Input records: Begin
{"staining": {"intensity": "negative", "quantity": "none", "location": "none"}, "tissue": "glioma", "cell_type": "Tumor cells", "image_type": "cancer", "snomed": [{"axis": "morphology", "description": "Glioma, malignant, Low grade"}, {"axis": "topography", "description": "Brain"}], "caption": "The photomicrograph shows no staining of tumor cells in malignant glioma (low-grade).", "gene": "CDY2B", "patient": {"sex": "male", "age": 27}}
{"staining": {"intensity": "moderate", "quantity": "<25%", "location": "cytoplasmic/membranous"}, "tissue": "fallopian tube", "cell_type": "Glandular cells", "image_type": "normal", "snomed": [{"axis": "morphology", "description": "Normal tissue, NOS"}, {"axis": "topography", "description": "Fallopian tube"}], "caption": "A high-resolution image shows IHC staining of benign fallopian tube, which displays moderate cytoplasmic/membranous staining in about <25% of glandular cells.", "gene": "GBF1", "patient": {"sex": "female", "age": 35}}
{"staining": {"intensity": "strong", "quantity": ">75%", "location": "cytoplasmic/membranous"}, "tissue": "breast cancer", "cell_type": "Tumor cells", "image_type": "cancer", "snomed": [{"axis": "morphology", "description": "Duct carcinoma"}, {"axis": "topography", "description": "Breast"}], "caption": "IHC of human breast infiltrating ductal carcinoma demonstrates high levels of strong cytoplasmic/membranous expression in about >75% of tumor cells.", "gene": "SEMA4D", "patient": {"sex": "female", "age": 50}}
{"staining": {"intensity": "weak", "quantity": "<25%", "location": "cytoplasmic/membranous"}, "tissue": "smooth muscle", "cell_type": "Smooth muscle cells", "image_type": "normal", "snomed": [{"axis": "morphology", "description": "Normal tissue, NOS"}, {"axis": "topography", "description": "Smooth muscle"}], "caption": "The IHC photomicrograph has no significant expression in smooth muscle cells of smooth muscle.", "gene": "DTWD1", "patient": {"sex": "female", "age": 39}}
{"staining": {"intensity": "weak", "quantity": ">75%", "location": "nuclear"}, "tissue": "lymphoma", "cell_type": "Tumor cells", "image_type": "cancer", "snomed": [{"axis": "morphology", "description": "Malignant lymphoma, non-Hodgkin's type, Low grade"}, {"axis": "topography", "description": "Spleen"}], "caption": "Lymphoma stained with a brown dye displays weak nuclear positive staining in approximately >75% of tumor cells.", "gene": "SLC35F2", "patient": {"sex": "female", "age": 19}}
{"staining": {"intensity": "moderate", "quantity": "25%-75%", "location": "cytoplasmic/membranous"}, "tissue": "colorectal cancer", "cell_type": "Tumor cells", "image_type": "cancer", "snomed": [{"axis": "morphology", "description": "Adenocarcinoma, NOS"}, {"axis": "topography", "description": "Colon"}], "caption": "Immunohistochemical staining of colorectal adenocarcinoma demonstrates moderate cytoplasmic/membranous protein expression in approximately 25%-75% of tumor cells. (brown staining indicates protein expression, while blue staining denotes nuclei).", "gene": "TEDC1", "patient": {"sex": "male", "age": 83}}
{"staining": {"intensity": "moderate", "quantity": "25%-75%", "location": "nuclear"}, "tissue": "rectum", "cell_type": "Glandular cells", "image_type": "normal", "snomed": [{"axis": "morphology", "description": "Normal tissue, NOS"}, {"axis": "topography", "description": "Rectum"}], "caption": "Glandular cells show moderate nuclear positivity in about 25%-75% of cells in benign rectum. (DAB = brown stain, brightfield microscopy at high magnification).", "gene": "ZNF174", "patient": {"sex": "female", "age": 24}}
Input records: End
(Required action): Copy out the data above, word for word.

(Written solution):
{"staining": {"intensity": "negative", "quantity": "none", "location": "none"}, "tissue": "glioma", "cell_type": "Tumor cells", "image_type": "cancer", "snomed": [{"axis": "morphology", "description": "Glioma, malignant, Low grade"}, {"axis": "topography", "description": "Brain"}], "caption": "The photomicrograph shows no staining of tumor cells in malignant glioma (low-grade).", "gene": "CDY2B", "patient": {"sex": "male", "age": 27}}
{"staining": {"intensity": "moderate", "quantity": "<25%", "location": "cytoplasmic/membranous"}, "tissue": "fallopian tube", "cell_type": "Glandular cells", "image_type": "normal", "snomed": [{"axis": "morphology", "description": "Normal tissue, NOS"}, {"axis": "topography", "description": "Fallopian tube"}], "caption": "A high-resolution image shows IHC staining of benign fallopian tube, which displays moderate cytoplasmic/membranous staining in about <25% of glandular cells.", "gene": "GBF1", "patient": {"sex": "female", "age": 35}}
{"staining": {"intensity": "strong", "quantity": ">75%", "location": "cytoplasmic/membranous"}, "tissue": "breast cancer", "cell_type": "Tumor cells", "image_type": "cancer", "snomed": [{"axis": "morphology", "description": "Duct carcinoma"}, {"axis": "topography", "description": "Breast"}], "caption": "IHC of human breast infiltrating ductal carcinoma demonstrates high levels of strong cytoplasmic/membranous expression in about >75% of tumor cells.", "gene": "SEMA4D", "patient": {"sex": "female", "age": 50}}
{"staining": {"intensity": "weak", "quantity": "<25%", "location": "cytoplasmic/membranous"}, "tissue": "smooth muscle", "cell_type": "Smooth muscle cells", "image_type": "normal", "snomed": [{"axis": "morphology", "description": "Normal tissue, NOS"}, {"axis": "topography", "description": "Smooth muscle"}], "caption": "The IHC photomicrograph has no significant expression in smooth muscle cells of smooth muscle.", "gene": "DTWD1", "patient": {"sex": "female", "age": 39}}
{"staining": {"intensity": "weak", "quantity": ">75%", "location": "nuclear"}, "tissue": "lymphoma", "cell_type": "Tumor cells", "image_type": "cancer", "snomed": [{"axis": "morphology", "description": "Malignant lymphoma, non-Hodgkin's type, Low grade"}, {"axis": "topography", "description": "Spleen"}], "caption": "Lymphoma stained with a brown dye displays weak nuclear positive staining in approximately >75% of tumor cells.", "gene": "SLC35F2", "patient": {"sex": "female", "age": 19}}
{"staining": {"intensity": "moderate", "quantity": "25%-75%", "location": "cytoplasmic/membranous"}, "tissue": "colorectal cancer", "cell_type": "Tumor cells", "image_type": "cancer", "snomed": [{"axis": "morphology", "description": "Adenocarcinoma, NOS"}, {"axis": "topography", "description": "Colon"}], "caption": "Immunohistochemical staining of colorectal adenocarcinoma demonstrates moderate cytoplasmic/membranous protein expression in approximately 25%-75% of tumor cells. (brown staining indicates protein expression, while blue staining denotes nuclei).", "gene": "TEDC1", "patient": {"sex": "male", "age": 83}}
{"staining": {"intensity": "moderate", "quantity": "25%-75%", "location": "nuclear"}, "tissue": "rectum", "cell_type": "Glandular cells", "image_type": "normal", "snomed": [{"axis": "morphology", "description": "Normal tissue, NOS"}, {"axis": "topography", "description": "Rectum"}], "caption": "Glandular cells show moderate nuclear positivity in about 25%-75% of cells in benign rectum. (DAB = brown stain, brightfield microscopy at high magnification).", "gene": "ZNF174", "patient": {"sex": "female", "age": 24}}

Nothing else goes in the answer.